Lent and the Psychology of Sacrifice (Part 2 of 2)

Conclusion of yesterday’s column.

Q: You have defined sacrifice as essentially the giving up of a greater good for the sake of a lesser good. Now I am not a theologian, but I have been speaking with a few clergymen recently about the Lenten season, and I believe they might take exception to your definition. If I understand their definitions of sacrifice (at least in regards to Lent), they might turn your statement on its head—in their view, one is giving up some tangible aspect of daily life (a material, or lesser good) in order to be closer to God (a more important, greater good).

A: The greater good must be part of the objectively real; of earthly life—that is to say, of objective reality. Otherwise, we’re indulging in a fantasy game and can truly have no idea what we are talking about. Everything I’m asserting about the ethics of self-interest presupposes two things: (1) an objective reality exists; and (2) we must use reason to ascertain that objective reality and then judge what in fact serves our self-interests—in reality. (Ayn Rand’s philosophy, as presented in Atlas Shrugged and elsewhere, provides the necessary details).

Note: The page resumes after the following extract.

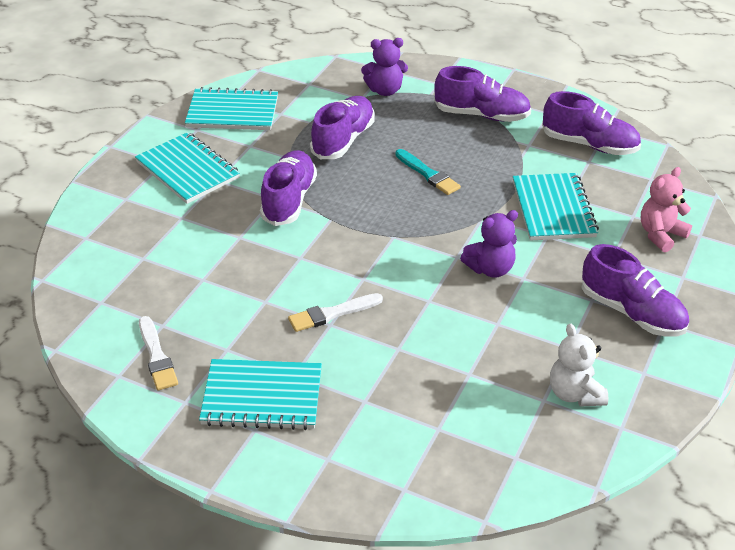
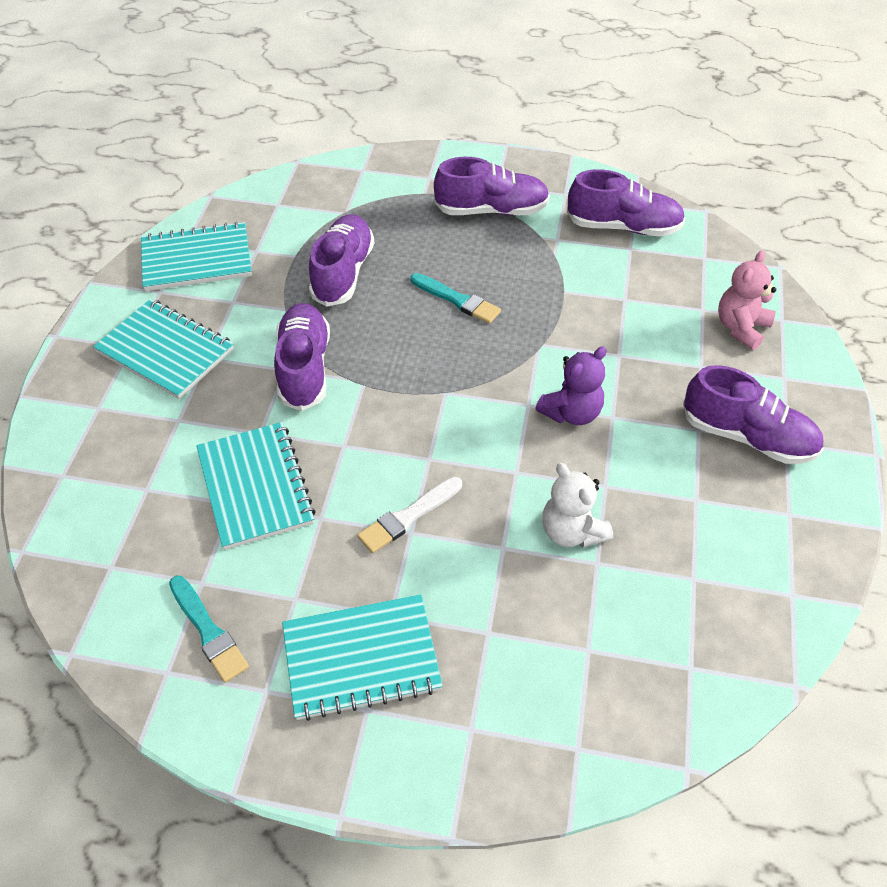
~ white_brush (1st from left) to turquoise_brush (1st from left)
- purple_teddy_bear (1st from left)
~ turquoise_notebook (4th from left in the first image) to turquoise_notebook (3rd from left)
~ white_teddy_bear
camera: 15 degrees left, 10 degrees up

Once you start projecting a supernatural power, we are necessarily outside the realm of reality, and I don’t see how human ethics or human psychology can have anything to say at that point.

In short: You can’t say something is a greater good just because you feel like it. You need objective evidence. I see no reason to give up any tangible aspect of this life (the only one I claim to know or care about) to the undefined, the imaginary, or the mystical. I call that a sacrifice, whether the person making the sacrifice feels it’s one or not.

Sacrifice is an objective, not a subjective, concept. That’s why, for example, the crack cocaine addict, living a mindless life in a crack house in some slum—giving up any possibility of real career or personal fulfillment—is living a life of self-sacrifice whether he feels he’s doing so or not.

Q: But doesn’t being rational sometimes mean giving something up?

A: Absolutely. Often it does make sense to defer gratification, for purely rational and selfish reasons.

For example, you might put off taking vacations until you finish medical or graduate school. Or until you finish writing your book. Or some other big project, such as remodeling your house. But none of this delayed gratification represents self-sacrifice. You’re choosing to put off one objectively healthy value so that you can first achieve another, more important value for yourself. But if you put off taking vacations merely to please some external authority, or for the mere sake of engaging in self-denial, I would call this irrational and unhealthy.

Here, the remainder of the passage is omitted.